By allying itself with PYD, the United States has created tension with the Turkish government, and has had to go out of its way to appease its NATO ally. During his time as president of the United States, Barack Obama had to make a number of personal phone calls to Turkish President Recep Tayyip Erdogan to appease the outraged Turkish leader. What is more, on the 6 November 2018, U.S Deputy Assistant Secretary of State for European and Eurasian Affairs, Matthew Palmer, announced U.S bounties on three leaders of the PKK, Murat Karayilan, Cemil Bayik, and Duran Kalkan. The value of the three bounties combined is $12 million. The announcement of the bounties—a move strongly praised by the Turkish regime—represents a potential conflict in policy, with the U.S fighting alongside YPJ-YPG, while actively looking to capture members of the PKK.

=== Sweden ===
Sweden is an influential actor for the PYD, as Amineh Kakabaveh, an independent MP in the Swedish Parliament struck an agreement with the Social Democratic Party of Sweden which included a certain support for the PYD, thanks to which the Swedish Government of Magdalena Andersson was able to assume.

===Germany===
In Germany, there is a ban on PKK symbols that, as of March 2017, is officially extended the YPG and YPJ flags and symbols.

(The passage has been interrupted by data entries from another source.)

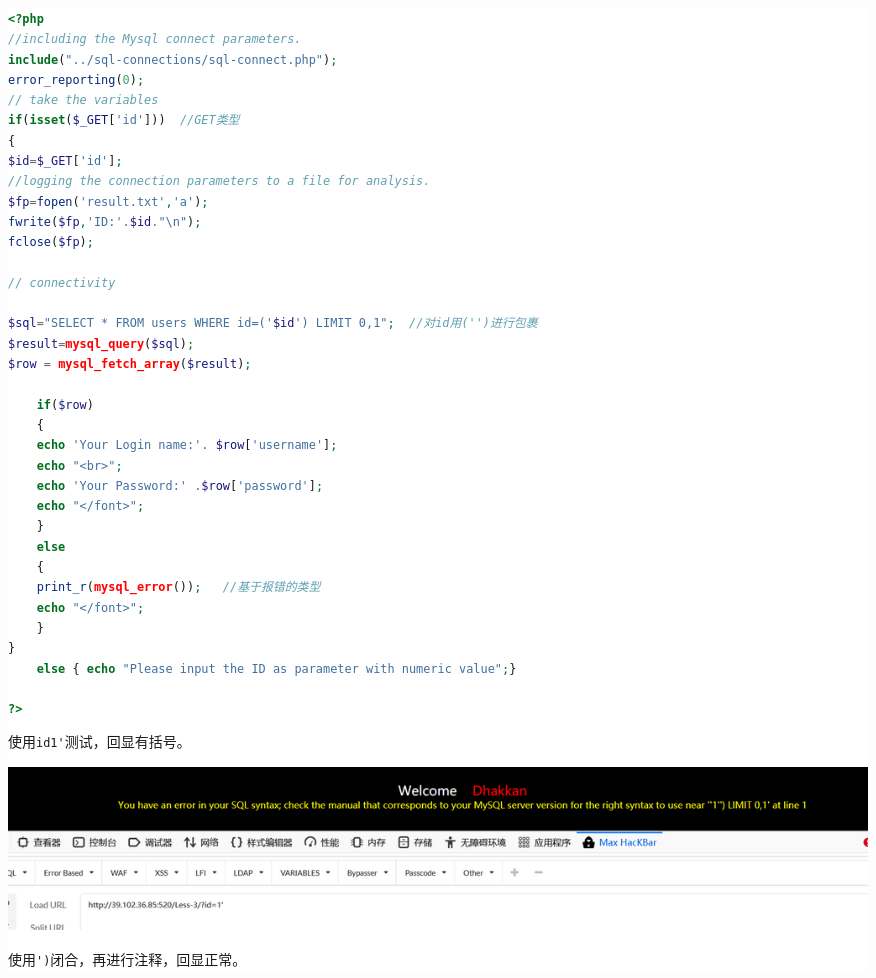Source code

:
 ```php
<?php
//including the Mysql connect parameters.
include("../sql-connections/sql-connect.php");
error_reporting(0);
// take the variables
if(isset($_GET['id']))  //GET类型
{
$id=$_GET['id'];
//logging the connection parameters to a file for analysis.
$fp=fopen('result.txt','a');
fwrite($fp,'ID:'.$id."\n");
fclose($fp);

// connectivity 

$sql="SELECT * FROM users WHERE id=('$id') LIMIT 0,1";  //对id用('')进行包裹
$result=mysql_query($sql);
$row = mysql_fetch_array($result);

	if($row)
	{
  	echo 'Your Login name:'. $row['username'];
  	echo "<br>";
  	echo 'Your Password:' .$row['password'];
  	echo "</font>";
  	}
	else 
	{
	print_r(mysql_error());   //基于报错的类型
	echo "</font>";  
	}
}
	else { echo "Please input the ID as parameter with numeric value";}

?>
```

使用`id1'`测试，回显有括号。

![image-20211013195601555](./typora-user-images/image-20211013195601555.png)

使用`')`闭合，再进行注释，回显正常。
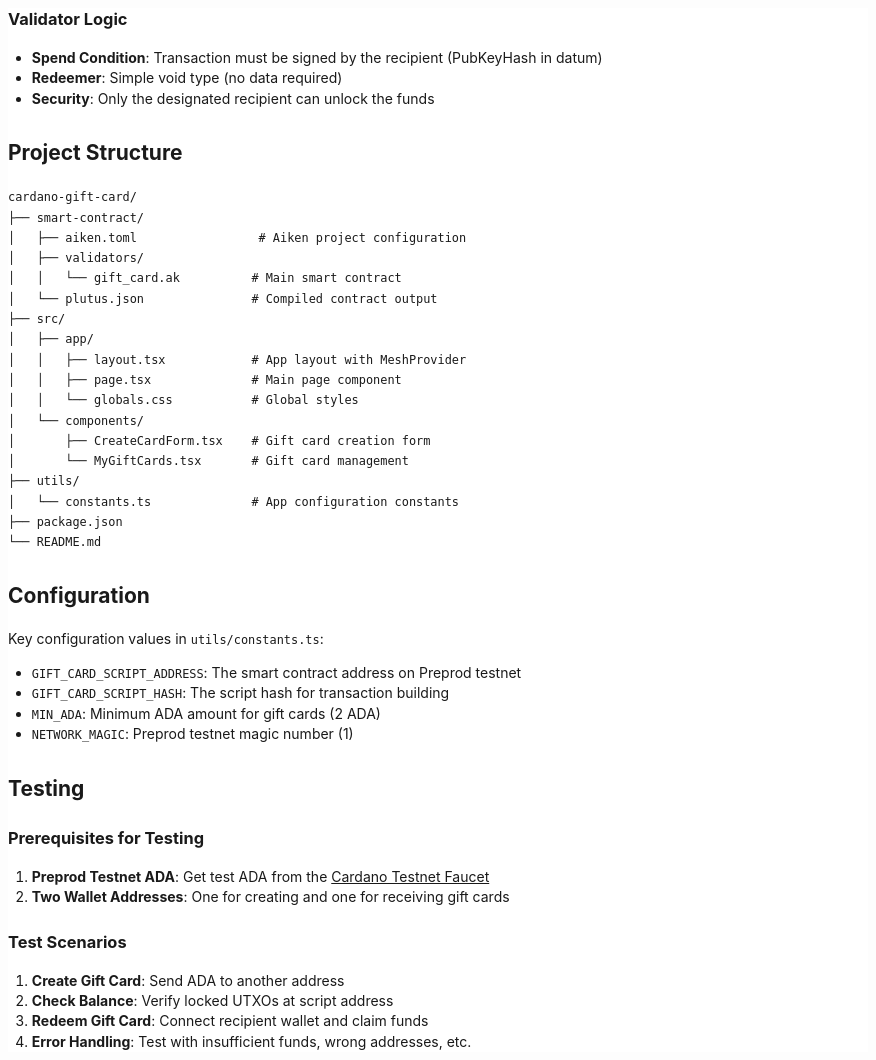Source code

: ### Validator Logic
- **Spend Condition**: Transaction must be signed by the recipient (PubKeyHash in datum)
- **Redeemer**: Simple void type (no data required)
- **Security**: Only the designated recipient can unlock the funds

## Project Structure

```
cardano-gift-card/
├── smart-contract/
│   ├── aiken.toml                 # Aiken project configuration
│   ├── validators/
│   │   └── gift_card.ak          # Main smart contract
│   └── plutus.json               # Compiled contract output
├── src/
│   ├── app/
│   │   ├── layout.tsx            # App layout with MeshProvider
│   │   ├── page.tsx              # Main page component
│   │   └── globals.css           # Global styles
│   └── components/
│       ├── CreateCardForm.tsx    # Gift card creation form
│       └── MyGiftCards.tsx       # Gift card management
├── utils/
│   └── constants.ts              # App configuration constants
├── package.json
└── README.md
```

## Configuration

Key configuration values in `utils/constants.ts`:

- `GIFT_CARD_SCRIPT_ADDRESS`: The smart contract address on Preprod testnet
- `GIFT_CARD_SCRIPT_HASH`: The script hash for transaction building
- `MIN_ADA`: Minimum ADA amount for gift cards (2 ADA)
- `NETWORK_MAGIC`: Preprod testnet magic number (1)

## Testing

### Prerequisites for Testing
1. **Preprod Testnet ADA**: Get test ADA from the [Cardano Testnet Faucet](https://docs.cardano.org/cardano-testnet/tools/faucet/)
2. **Two Wallet Addresses**: One for creating and one for receiving gift cards

### Test Scenarios
1. **Create Gift Card**: Send ADA to another address
2. **Check Balance**: Verify locked UTXOs at script address
3. **Redeem Gift Card**: Connect recipient wallet and claim funds
4. **Error Handling**: Test with insufficient funds, wrong addresses, etc.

Certain German states prosecute German citizens for posting YPJ-YPG symbols on social media, or bringing their flags to protests.

=== Syrian Arab Army ===
The PYD is also accused of working with the Assad government in Syria. This allegation was initially disputed by the PYD and its affiliates, but by 2019, an alliance had been forged by the AANES and the Syrian Arab Army, due to their common enemy in Turkey.